Внезапно мир вокруг Чечевичкина завертелся юлой, желтые стены заплясали в бешеном хороводе.

- Кто вы такой? – спросил он слабеющим голосом, ощущая, как пол уходит из-под его ног. И, прежде чем комната растворилась в бездонной черноте, до него донесся космически далекий голос:
- Называйте меня Проводником.


***

- Десять часов тридцать минут утра по московскому времени. Четвертое ноября, две тысяча двадцать второй год. Вам пора собираться на День Всенародного Ликования…

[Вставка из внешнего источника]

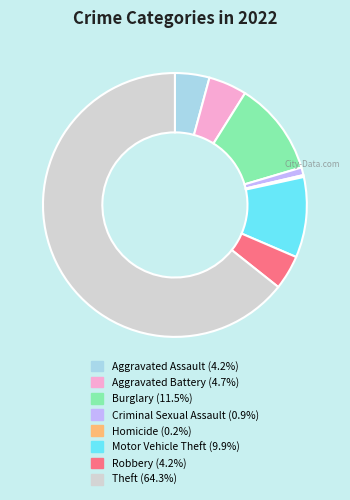

Does any single category account for the majority?

Yes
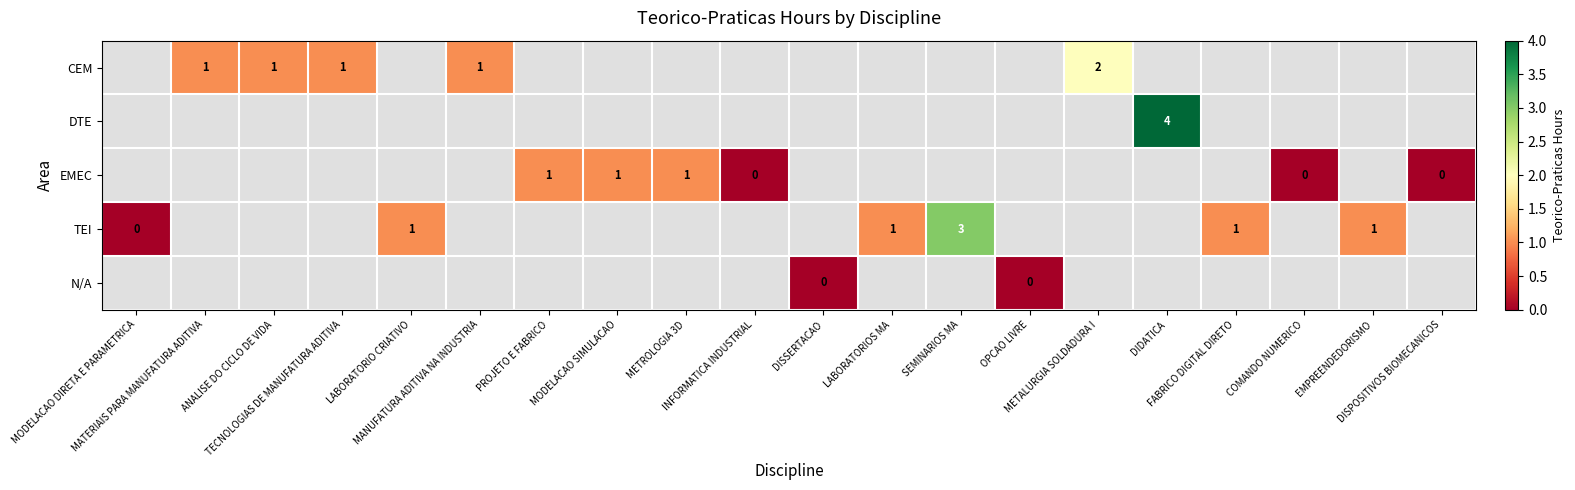

How many positive values does the TEI series have?

5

Петр Иванович застонал и приоткрыл глаза.
Потолок угрожающе наплывал на него белой стеной, затылок будто сверлили изнутри раскаленным сверлом. Во рту царила Сахара.

Он повернул голову, в затылке взорвалась миниатюрная граната. Перед ним, уперев руки в бока, стояла супруга. Лунообразное лицо было сурово.

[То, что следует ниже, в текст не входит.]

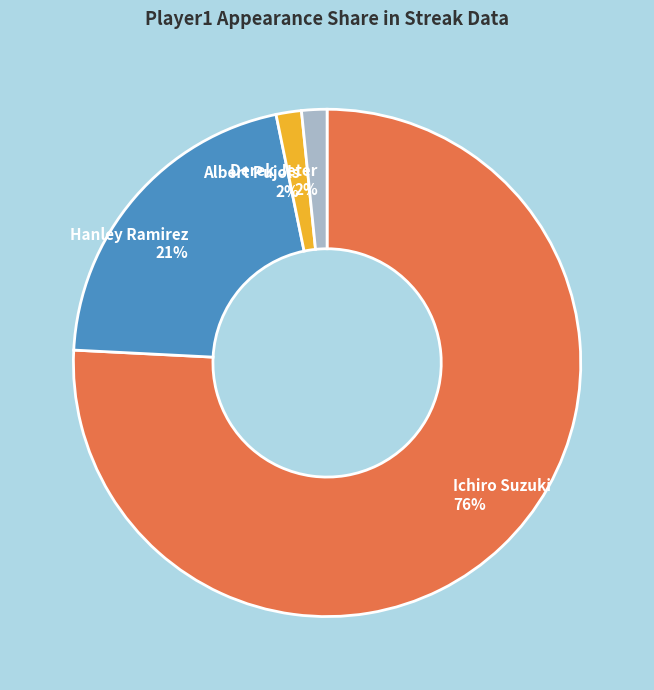

Is it true that Hanley Ramirez is 11% of the pie?

False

- Нажрался, скотина, - мрачно сказала она. – Ну и, что у нас вчера был за повод?

- Я… я… не помню, - простонал Петр Иванович, усаживаясь на кровать и обхватывая голову руками. – Прости, дорогая… Я не буду больше… честно…

Супруга милостиво фыркнула и величественно уплыла на кухню – готовить яичницу для нерадивого супруга.

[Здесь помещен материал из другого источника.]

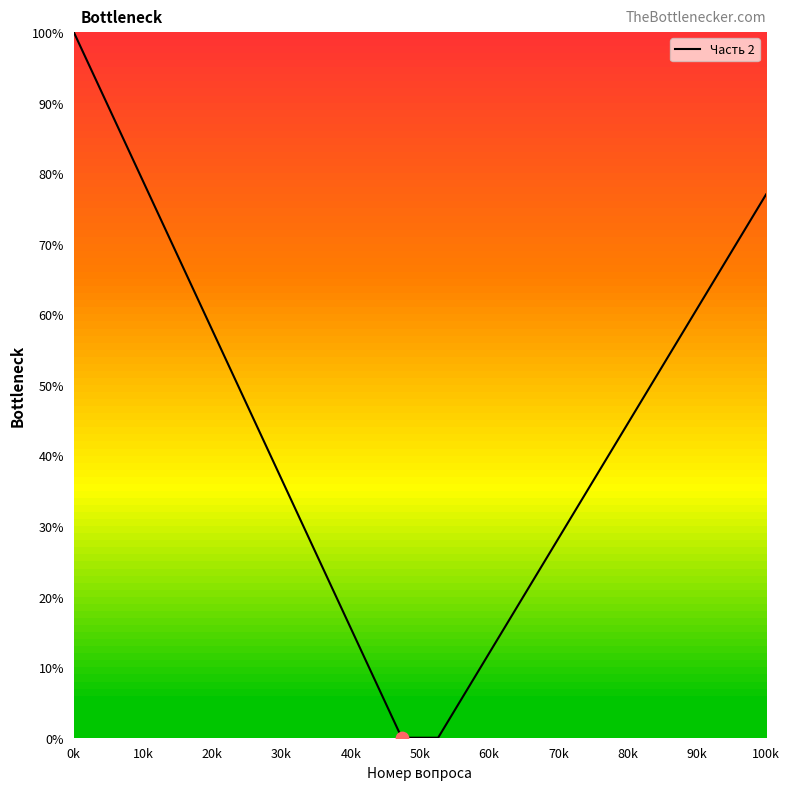

What is the maximum value shown in the chart?

100.0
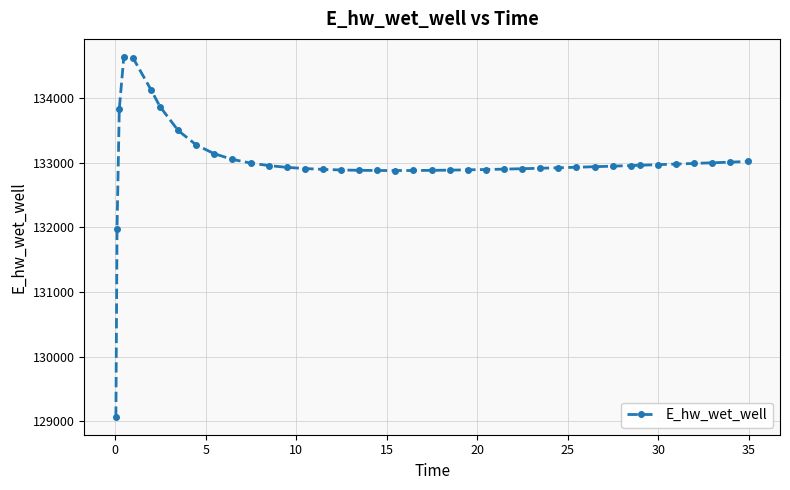

What is the average value?

133000.1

Пять минут горячего нанодуша вернули Чечевичкина к жизни.
 
Потом он сидел, радуясь жизни, уплетал яичницу с жареной сосиской, запивал ее обжигающим терпким кофе и смотрел телевизор. С экрана выступал какой-то пожилой патриот – государственник с огромными мешками под глазами и седыми растрепанными волосами. Его лицо показалось Чечевичкину знакомым - он часто выступал на телевидении.

- Национальный Лидер - наш духовный вождь, моральный арбитр, просветитель и Отец Нации, - убежденно говорил патриот, глаза его сверкали каким-то сверхъестественным фанатичным огнем. - Великой интуицией, сверслухом и сверхзрением он угадывает сокровенные чаяния народа, переводит их в коллективное действие, в желанное общее дело. Другой своей сущностью он обращен к безмолвным повелениям истории, угадывает ее неизреченные команды, усматривает таинственные замыслы. Он предлагает народу проекты, созданные в Небесном Конструкторском Бюро. Национальный Лидер – величайший конструктор истории, ниспосланный России самим Богом за все ее многовековые страдания и унижения…

«А ведь правду мужик говорит, - подумал Петр Иванович, вытирая салфеткой жирные губы. – Если бы не Национальный Лидер – где бы сейчас была наша страна? Пораспродали бы всю, растащили бы на кусочки америкосы проклятые…»

Он допил кофе и стал собираться на День Всенародного Ликования. На его душе было необыкновенно радостно и светло.